Thousands of companies and as many as 330 million workers depend on airlines to bring customers to their hotels, restaurants, taxi services, and attractions, the World Travel and Tourism Council has said. 
As many as half of those workers are now out of a job, the council estimates.
“We don’t see a clear exit strategy,” Gloria Guevara, council CEO, told CNN. “It’s easy to close borders but not that easy to open them.”
COMMERZBANK SLASHES PAYROLL, BRANCHES. Commerzbank, the second largest bank in Germany by assets, has unveiled its new “Strategy 2024” to turn around a financial slide that included a €3.3-billion loss in 2020’s fourth quarter.
Beginning in 2024, costs are to be slashed by €1.4 billion. The bank will reduce its number of branches from 790 to 450, a 43-percent reduction; another 200 branches shut during the pandemic will not reopen.
Commerzbank also will close its equities trading and research department.
One in four overseas employees will be dropped and one in three workers in Germany will be fired. The bank’s current workforce is about 49,000.
The drastic measures are designed to boost the banks’ return on equity to 7 percent per year.
Commerzbank also will pay more attention to customers with “a clear connection to Germany” and expand its work in private banking and wealth management to attract and keep rich customers.
The strategy is the brainchild of Manfred Knof, who became Commerzbank’s CEO at the beginning of this year.
Germany’s government owns 15.6 percent of the bank, the remnant of a 25-percent stake it bought in 2008 to help the bank survive the Great Recession. Commerzbank funds and insures about 30 percent of the nation’s imports and exports and is seen as essential to Germany’s foreign trade.
Government representatives approved the plan, as did workers’ councils – a form of a labor union – although the workers’ groups complained about the short timeline for the 10,000 workers affected to find other jobs.
“Everyone knows something must be done” to salvage the bank, “even something very drastic,” Olaf Scholz, Germany’s finance minister, responded in a comment quoted by the World Socialist Web Site.
The mass layoff should be carried out in the “tradition of social partnership,” Schloz added and urged a “closing of ranks” between workers, the bank, and the government.
HEINEKEN WILL CUT 8,000 WORKERS UNDER NEW PLAN. The world’s second-largest brewing company will fire about 10 percent of its workers as part of a plan to save €2 billion over two years after reporting a net €204-million loss in 2020, compared to a 2019 profit of €2.2 billion.
The loss of trade in bars and restaurants helped drive down revenues by 17 percent year on year to €23.8 billion. Beer sales alone fell 8.1 percent.
The firings will lop 20 percent from payroll costs in the company’s home office.

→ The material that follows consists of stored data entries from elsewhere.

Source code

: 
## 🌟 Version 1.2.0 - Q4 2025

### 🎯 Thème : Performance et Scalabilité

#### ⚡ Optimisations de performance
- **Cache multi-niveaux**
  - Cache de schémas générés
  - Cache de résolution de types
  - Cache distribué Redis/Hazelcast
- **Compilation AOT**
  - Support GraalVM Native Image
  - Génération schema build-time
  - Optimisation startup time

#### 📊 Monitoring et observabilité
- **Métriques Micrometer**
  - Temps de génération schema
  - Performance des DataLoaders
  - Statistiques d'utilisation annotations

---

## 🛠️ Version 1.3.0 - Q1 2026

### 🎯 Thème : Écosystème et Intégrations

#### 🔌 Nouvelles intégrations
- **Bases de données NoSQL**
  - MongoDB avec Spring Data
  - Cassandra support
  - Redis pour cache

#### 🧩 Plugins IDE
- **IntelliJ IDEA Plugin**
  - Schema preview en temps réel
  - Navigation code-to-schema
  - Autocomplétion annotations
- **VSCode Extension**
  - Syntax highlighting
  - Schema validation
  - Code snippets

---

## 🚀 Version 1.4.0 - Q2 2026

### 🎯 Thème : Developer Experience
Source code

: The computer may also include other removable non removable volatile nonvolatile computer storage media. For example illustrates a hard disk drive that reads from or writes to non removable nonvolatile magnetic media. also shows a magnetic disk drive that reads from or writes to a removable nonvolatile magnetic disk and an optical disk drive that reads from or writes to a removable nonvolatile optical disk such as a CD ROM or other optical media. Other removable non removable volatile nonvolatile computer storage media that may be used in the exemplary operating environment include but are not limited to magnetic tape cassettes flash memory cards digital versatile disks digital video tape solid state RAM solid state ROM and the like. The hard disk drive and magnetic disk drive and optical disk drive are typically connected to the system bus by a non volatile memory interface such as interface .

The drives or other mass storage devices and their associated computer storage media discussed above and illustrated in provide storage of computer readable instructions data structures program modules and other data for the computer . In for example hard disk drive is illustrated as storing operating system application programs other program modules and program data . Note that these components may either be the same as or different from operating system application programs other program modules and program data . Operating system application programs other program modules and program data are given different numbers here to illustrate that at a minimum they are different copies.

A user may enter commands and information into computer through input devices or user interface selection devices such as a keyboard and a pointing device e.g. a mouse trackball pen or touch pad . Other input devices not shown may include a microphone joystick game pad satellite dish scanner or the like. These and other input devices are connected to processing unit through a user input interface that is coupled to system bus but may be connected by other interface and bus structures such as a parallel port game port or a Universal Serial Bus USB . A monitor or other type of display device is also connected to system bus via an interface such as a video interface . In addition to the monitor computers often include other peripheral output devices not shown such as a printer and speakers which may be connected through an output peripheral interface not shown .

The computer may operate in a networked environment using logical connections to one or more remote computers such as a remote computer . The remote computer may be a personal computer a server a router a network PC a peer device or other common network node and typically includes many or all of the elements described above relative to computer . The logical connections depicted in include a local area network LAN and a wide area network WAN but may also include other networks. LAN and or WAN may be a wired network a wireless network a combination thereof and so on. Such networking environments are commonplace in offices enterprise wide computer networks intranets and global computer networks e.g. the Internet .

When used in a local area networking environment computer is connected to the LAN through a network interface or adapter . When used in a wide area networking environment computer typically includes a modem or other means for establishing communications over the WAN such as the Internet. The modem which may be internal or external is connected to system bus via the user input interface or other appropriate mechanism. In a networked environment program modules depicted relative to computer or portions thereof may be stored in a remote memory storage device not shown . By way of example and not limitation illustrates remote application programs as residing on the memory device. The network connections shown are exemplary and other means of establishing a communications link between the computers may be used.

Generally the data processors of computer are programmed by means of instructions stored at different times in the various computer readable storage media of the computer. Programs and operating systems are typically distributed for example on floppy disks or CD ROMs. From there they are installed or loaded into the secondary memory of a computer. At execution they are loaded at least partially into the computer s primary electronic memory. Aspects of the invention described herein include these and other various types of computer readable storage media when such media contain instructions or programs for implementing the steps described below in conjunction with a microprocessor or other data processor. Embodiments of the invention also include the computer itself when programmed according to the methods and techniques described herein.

“The world is changing, the industry is changing, and we need to change,” new CEO Dolf van den Brink said in a statement revealing the plan, which he said is about “future-proofing” the company.
Under the plan, the brewer will emphasize no- and low-alcohol drinks and flavored hard seltzers, a growing product line it rolled out later than many competitors.
Heineken also will trim product lines by as much as a third in some European markets and end marginally effective advertising, van den Brink announced.
The company sees a “slow recovery” ahead for itself in Europe, with different markets recovering at uneven paces well into 2022.
Only 30 percent of Europe’s bars and restaurants were open in January, van den Brink noted.